* WHAT TO DO
For the records below, print the lines from the line with "[274,222,366,235] [64,243,330,258] do" through the line with "[581,100,664,113] scrpit Python, ->" exactly as written; include both end lines and exclude the rest.

EXERCISE INPUT section start

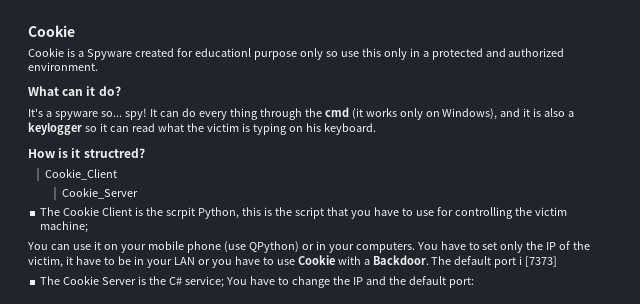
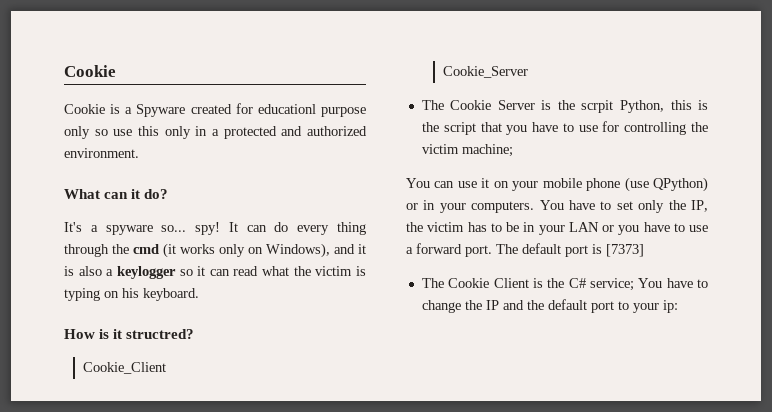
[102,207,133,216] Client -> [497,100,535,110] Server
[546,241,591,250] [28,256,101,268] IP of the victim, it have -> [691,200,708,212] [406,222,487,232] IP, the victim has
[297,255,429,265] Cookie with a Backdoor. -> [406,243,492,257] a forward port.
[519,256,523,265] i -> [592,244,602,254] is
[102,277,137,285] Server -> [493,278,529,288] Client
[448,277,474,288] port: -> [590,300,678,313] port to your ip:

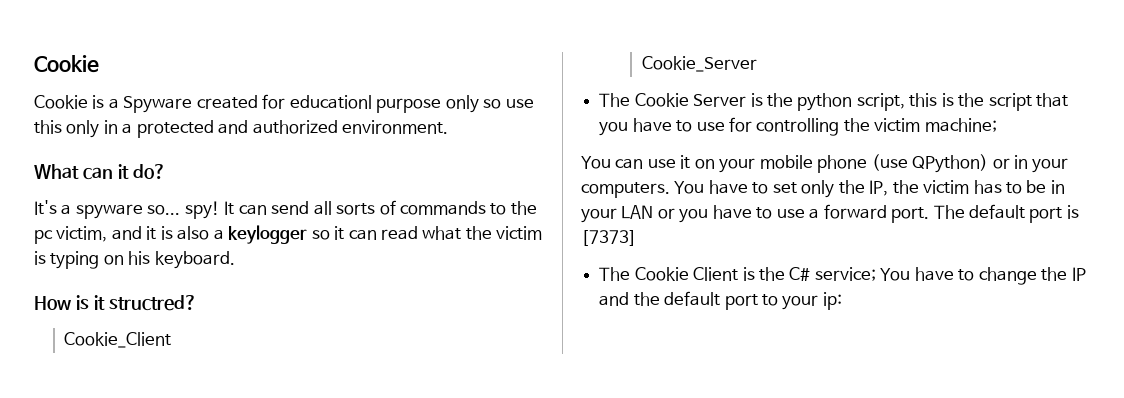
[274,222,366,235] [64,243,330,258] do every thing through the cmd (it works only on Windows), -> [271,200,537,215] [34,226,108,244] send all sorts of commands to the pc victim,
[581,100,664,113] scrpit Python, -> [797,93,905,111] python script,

EXERCISE INPUT section end
EXERCISE INPUT section start

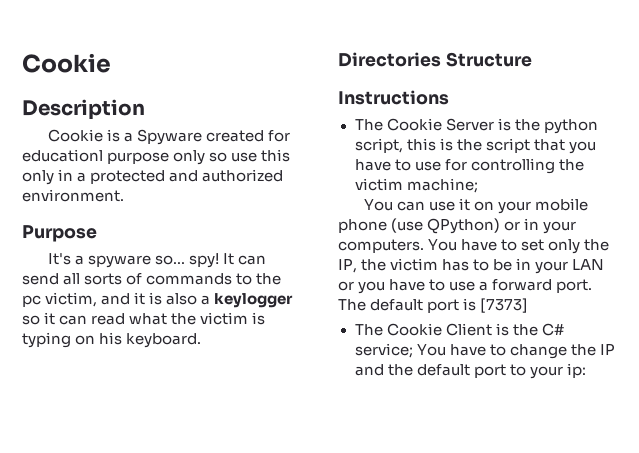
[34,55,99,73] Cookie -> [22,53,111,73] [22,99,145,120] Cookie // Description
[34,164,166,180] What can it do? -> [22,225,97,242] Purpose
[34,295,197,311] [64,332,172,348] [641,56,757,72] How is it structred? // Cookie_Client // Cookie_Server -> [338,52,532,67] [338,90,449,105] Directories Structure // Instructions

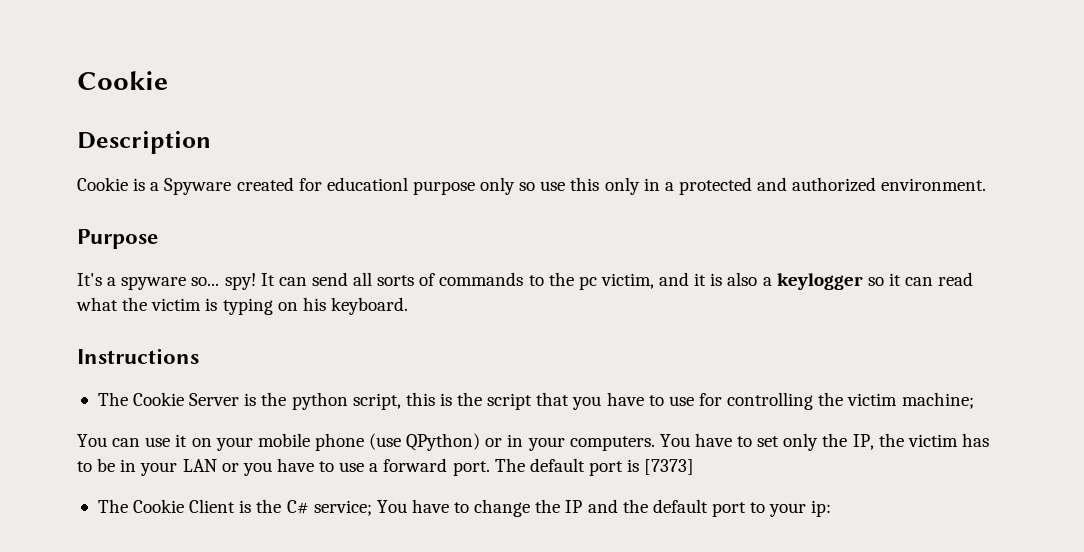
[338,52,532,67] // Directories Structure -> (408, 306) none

EXERCISE INPUT section end

* ANSWER TO THIS EXERCISE
[274,222,366,235] [64,243,330,258] do every thing through the cmd (it works only on Windows), -> [271,200,537,215] [34,226,108,244] send all sorts of commands to the pc victim,
[581,100,664,113] scrpit Python, -> [797,93,905,111] python script,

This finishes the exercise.